OBJECTIVES:
1. In the caramel layer cake recipe, change "medium bowl" to "large bowl" and rewrite the passage starting at "Instructions" and ending at "the prepared pans.".
2. Summarize the caramel layer cake recipe in two sentences.

PROVIDED TEXT:
This is a wonderful celebration cake, and it’s sure to please whoever gets to taste it. As long as vanilla and caramel are two of their favorite flavors, that is :) Share this cake with family and friends, and enjoy it! Tell me your favorite flavors and baked goods in the comments below if you’d like – I wanna know all about you guys too!
PrintCaramel Layer Cake
Ingredients
For the cake
- 2 cups white sugar
- 1 cup butter (room temperature)
- 4 eggs
- 1 tablespoon vanilla extract
- 3 cups 12 3/4 oz. all purpose flour
- 1 tablespoon and 1/2 teaspoon baking powder
- 1/2 teaspoon salt
- 1 1/4 cup milk (I used 2%, use whatever you have)
For the buttercream
- 3 sticks + 2 tablespoons unsalted butter (room temperature)
- 3 cups confectioners’ sugar (sifted)
- 3 tablespoons milk or cream
- 1 tablespoon pure vanilla extract
- 1/2 cup caramel sauce + 1/4 cup for assembly (homemade or store bought is fine)
Instructions
- Preheat oven to 350 degrees F (175 degrees C). Grease and flour two 8″ or 9″ inch round cake pans.
- In a medium bowl or stand mixer, cream together the sugar and butter until light and fluffy, about 3-4 minutes. Beat in the eggs one at a time, making sure each is completely incorporated before adding the next, then stir in the vanilla. Combine flour, salt and baking powder in a separate bowl. Fold into the batter until completely combined. Stir in the milk until batter is smooth. Pour batter equally into the prepared pans.
- Bake for 30 to 40 minutes in the preheated oven. Cake is done when it springs back to the touch.
For the buttercream
- In the bowl of a stand mixer fitted with the paddle attachment, whip butter for 8 minutes. Butter will become very pale & creamy.
- Add remaining ingredients except caramel and mix on low speed for 1 minute, then on medium for 4 minutes. Frosting will be very light, creamy and fluffy. Add the caramel and mix for another 2 minutes.
- Best used right away (for ideal spreading consistency).
For assembly
- Place a small dollop of frosting in the center of your serving plate or a cake board, and place the bottom cake layer on top.
- Spread the reserved 1/4 cup of caramel over the top of the cake layer. Spread 1 cup of frosting on top of the caramel and spread evenly.
- Place 2nd cake layer face-down on top. Place a generous scoop of frosting on top, and frost however desired! For this cake, I just dolloped the frosting around and swirled it with the edge of a rubber spatula. Feel free to frost however you like best.

RECORDED DATA:
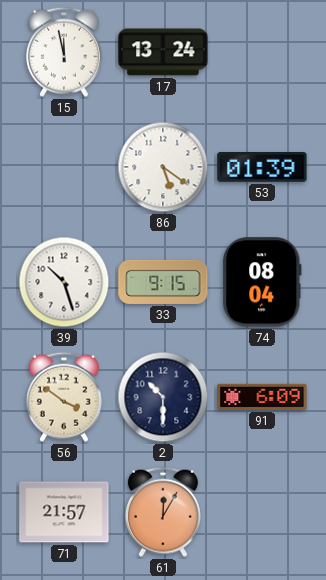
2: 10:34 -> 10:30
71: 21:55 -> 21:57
--
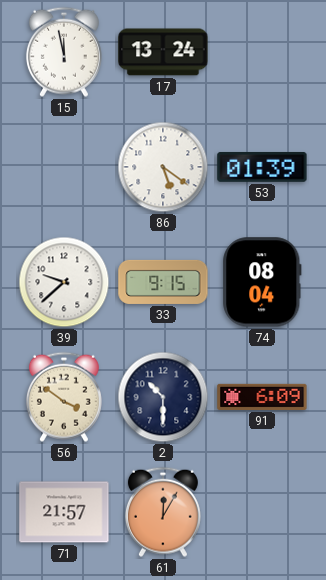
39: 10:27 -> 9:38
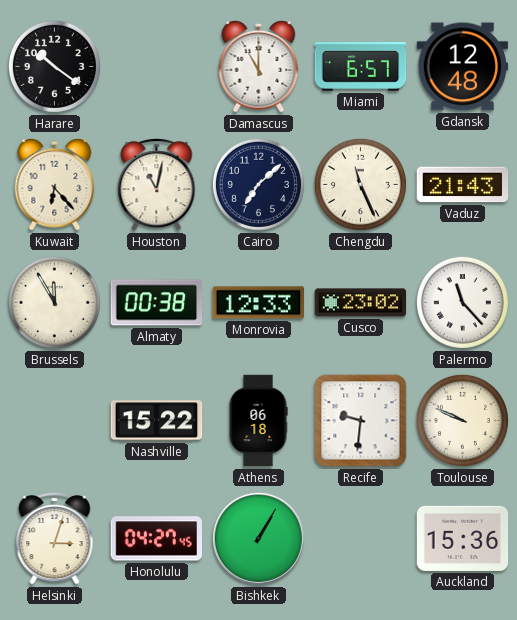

ANSWERS TO EACH TASK:
1.
Instructions
- Preheat oven to 350 degrees F (175 degrees C). Grease and flour two 8″ or 9″ inch round cake pans.
- In a large bowl or stand mixer, cream together the sugar and butter until light and fluffy, about 3-4 minutes. Beat in the eggs one at a time, making sure each is completely incorporated before adding the next, then stir in the vanilla. Combine flour, salt and baking powder in a separate bowl. Fold into the batter until completely combined. Stir in the milk until batter is smooth. Pour batter equally into the prepared pans.

2. This caramel layer cake is a celebration cake for people who love vanilla and caramel, meant to be shared with family and friends. The recipe gives ingredients and steps for two baked cake layers and a buttercream mixed with caramel sauce, then has the layers stacked with caramel and frosting between them and frosting on top.